Start of RECORDS FOR THIS EXERCISE
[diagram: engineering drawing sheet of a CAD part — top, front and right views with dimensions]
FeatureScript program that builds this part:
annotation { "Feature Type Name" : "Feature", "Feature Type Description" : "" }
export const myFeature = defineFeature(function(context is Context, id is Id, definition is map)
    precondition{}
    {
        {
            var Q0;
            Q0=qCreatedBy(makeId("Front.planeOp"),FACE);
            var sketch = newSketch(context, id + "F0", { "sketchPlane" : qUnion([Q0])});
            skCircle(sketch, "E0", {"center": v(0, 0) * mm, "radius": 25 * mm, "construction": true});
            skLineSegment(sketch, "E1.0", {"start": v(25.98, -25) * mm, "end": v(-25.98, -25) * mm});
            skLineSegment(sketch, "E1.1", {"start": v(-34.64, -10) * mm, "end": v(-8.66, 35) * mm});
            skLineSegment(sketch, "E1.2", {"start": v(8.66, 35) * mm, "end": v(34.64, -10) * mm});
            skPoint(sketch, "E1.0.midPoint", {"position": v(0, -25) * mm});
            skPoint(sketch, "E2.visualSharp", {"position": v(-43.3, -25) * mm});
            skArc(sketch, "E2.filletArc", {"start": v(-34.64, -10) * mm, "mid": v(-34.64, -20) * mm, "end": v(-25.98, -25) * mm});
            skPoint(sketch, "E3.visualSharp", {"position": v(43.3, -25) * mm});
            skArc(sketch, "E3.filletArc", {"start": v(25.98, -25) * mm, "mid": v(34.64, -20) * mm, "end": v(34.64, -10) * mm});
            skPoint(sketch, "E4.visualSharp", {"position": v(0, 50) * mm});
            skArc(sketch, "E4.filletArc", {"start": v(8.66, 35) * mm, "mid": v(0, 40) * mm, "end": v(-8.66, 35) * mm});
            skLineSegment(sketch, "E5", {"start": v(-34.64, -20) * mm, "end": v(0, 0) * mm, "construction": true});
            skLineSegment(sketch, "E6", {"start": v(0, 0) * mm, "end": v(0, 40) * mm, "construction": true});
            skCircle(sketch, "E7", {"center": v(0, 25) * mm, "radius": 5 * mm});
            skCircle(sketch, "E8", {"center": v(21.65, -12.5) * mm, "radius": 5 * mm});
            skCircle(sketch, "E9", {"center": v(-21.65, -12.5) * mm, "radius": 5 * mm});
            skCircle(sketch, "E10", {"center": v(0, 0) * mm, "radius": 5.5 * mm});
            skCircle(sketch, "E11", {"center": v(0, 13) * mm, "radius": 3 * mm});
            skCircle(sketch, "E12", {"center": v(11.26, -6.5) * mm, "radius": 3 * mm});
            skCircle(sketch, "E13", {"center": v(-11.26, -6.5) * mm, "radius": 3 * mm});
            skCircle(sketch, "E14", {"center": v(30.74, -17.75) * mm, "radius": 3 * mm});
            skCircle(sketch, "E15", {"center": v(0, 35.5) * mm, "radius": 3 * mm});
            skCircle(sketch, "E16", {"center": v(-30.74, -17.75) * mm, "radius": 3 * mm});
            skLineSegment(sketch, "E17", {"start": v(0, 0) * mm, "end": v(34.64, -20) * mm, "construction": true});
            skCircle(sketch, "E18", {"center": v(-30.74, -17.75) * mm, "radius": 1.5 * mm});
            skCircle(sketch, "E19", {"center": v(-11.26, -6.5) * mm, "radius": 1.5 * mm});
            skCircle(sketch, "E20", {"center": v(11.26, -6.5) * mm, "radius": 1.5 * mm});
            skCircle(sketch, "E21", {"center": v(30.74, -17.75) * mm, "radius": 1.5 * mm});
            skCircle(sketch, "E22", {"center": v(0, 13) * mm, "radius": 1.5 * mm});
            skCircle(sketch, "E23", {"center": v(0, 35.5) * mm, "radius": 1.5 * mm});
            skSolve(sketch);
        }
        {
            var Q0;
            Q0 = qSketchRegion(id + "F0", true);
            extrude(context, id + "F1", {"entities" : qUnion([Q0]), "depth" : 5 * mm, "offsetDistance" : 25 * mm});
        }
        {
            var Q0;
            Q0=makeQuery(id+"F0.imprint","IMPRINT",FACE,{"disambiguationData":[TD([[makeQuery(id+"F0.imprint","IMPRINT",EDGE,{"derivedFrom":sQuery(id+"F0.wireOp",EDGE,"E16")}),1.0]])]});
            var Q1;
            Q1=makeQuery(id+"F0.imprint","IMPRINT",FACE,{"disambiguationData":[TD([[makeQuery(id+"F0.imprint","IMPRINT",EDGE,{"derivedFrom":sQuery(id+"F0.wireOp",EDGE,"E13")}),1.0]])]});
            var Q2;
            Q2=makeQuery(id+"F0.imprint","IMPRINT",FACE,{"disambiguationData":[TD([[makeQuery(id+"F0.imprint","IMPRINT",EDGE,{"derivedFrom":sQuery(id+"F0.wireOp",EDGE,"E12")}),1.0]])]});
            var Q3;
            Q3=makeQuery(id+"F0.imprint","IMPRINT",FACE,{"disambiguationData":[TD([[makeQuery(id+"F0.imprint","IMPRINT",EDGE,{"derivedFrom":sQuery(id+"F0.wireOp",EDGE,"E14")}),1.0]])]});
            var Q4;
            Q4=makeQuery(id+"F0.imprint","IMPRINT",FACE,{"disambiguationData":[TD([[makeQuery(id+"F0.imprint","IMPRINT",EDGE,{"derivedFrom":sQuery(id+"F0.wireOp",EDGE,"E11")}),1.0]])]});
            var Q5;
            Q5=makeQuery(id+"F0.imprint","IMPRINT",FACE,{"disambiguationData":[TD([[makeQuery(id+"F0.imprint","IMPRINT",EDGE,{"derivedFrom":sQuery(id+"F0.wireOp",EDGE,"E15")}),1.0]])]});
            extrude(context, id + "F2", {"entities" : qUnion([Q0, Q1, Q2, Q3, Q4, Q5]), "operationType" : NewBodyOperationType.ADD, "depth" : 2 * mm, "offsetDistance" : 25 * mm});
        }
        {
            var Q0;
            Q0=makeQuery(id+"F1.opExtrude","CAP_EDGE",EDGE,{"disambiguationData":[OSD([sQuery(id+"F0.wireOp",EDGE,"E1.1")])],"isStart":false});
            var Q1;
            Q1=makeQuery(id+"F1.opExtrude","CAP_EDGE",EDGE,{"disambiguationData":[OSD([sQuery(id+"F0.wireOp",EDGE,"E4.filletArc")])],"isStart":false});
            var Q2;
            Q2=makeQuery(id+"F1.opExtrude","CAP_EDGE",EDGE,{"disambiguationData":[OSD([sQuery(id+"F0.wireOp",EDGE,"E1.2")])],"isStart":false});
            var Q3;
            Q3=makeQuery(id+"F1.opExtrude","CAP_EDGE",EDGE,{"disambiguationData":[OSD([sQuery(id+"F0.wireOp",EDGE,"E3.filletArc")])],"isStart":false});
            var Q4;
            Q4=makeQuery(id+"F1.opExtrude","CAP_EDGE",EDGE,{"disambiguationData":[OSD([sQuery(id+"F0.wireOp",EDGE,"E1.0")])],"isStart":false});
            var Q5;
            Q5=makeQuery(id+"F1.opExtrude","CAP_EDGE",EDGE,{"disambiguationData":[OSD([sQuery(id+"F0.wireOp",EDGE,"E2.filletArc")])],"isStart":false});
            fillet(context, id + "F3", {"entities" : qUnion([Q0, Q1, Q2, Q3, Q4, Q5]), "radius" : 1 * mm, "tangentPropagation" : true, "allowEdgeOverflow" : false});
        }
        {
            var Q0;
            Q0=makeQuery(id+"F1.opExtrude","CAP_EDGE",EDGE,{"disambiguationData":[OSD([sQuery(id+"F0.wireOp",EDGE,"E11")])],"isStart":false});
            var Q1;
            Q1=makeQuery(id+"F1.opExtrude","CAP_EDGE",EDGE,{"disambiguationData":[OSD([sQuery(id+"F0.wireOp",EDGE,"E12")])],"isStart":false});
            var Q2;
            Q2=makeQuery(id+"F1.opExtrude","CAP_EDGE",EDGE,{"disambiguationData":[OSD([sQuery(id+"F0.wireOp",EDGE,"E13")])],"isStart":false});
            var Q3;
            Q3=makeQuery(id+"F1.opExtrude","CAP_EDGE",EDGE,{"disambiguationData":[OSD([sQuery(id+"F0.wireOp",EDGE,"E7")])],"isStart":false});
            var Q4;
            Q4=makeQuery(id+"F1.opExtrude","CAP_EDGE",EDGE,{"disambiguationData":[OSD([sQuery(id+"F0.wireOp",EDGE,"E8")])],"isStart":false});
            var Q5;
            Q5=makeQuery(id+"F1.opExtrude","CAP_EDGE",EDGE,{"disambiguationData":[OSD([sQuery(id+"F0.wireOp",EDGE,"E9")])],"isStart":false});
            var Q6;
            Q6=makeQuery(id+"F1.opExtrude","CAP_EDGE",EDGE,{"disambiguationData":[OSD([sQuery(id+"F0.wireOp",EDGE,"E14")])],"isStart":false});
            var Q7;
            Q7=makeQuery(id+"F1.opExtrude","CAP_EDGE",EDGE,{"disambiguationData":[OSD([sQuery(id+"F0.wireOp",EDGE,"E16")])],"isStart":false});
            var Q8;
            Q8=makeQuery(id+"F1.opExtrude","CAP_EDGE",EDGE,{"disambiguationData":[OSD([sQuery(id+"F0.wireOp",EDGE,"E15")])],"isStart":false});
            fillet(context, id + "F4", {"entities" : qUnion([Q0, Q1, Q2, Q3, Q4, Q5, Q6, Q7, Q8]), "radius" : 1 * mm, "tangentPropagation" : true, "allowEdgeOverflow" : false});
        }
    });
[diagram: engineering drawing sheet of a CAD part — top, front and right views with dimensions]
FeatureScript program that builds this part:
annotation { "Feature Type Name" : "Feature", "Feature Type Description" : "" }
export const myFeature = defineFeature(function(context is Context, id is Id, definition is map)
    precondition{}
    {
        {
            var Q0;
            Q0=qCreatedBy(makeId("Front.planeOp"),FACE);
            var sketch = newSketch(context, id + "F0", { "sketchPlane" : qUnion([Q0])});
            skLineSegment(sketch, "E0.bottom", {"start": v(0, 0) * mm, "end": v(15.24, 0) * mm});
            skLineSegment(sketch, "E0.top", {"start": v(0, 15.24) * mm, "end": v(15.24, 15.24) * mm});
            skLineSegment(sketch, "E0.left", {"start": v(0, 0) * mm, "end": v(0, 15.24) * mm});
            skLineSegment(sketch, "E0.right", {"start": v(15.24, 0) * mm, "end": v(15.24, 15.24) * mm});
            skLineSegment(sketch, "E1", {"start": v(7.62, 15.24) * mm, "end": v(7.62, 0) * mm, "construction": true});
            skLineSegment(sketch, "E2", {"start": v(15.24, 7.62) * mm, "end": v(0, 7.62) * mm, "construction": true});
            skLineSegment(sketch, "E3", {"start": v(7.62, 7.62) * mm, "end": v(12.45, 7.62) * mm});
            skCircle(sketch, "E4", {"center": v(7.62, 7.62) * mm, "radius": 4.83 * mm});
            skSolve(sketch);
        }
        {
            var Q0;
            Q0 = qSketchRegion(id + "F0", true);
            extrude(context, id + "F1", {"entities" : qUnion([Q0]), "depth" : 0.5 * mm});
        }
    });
End of RECORDS FOR THIS EXERCISE
## WHAT YOU NEED TO DO
Please rewrite the listing from its first line through the line containing "v(43.3, -25) *", replacing "myFeature" with "triangleBracket" and keeping everything else unchanged.

## EXERCISE RESULT
[diagram: engineering drawing sheet of a CAD part — top, front and right views with dimensions]
FeatureScript program that builds this part:
annotation { "Feature Type Name" : "Feature", "Feature Type Description" : "" }
export const triangleBracket = defineFeature(function(context is Context, id is Id, definition is map)
    precondition{}
    {
        {
            var Q0;
            Q0=qCreatedBy(makeId("Front.planeOp"),FACE);
            var sketch = newSketch(context, id + "F0", { "sketchPlane" : qUnion([Q0])});
            skCircle(sketch, "E0", {"center": v(0, 0) * mm, "radius": 25 * mm, "construction": true});
            skLineSegment(sketch, "E1.0", {"start": v(25.98, -25) * mm, "end": v(-25.98, -25) * mm});
            skLineSegment(sketch, "E1.1", {"start": v(-34.64, -10) * mm, "end": v(-8.66, 35) * mm});
            skLineSegment(sketch, "E1.2", {"start": v(8.66, 35) * mm, "end": v(34.64, -10) * mm});
            skPoint(sketch, "E1.0.midPoint", {"position": v(0, -25) * mm});
            skPoint(sketch, "E2.visualSharp", {"position": v(-43.3, -25) * mm});
            skArc(sketch, "E2.filletArc", {"start": v(-34.64, -10) * mm, "mid": v(-34.64, -20) * mm, "end": v(-25.98, -25) * mm});
            skPoint(sketch, "E3.visualSharp", {"position": v(43.3, -25) * mm});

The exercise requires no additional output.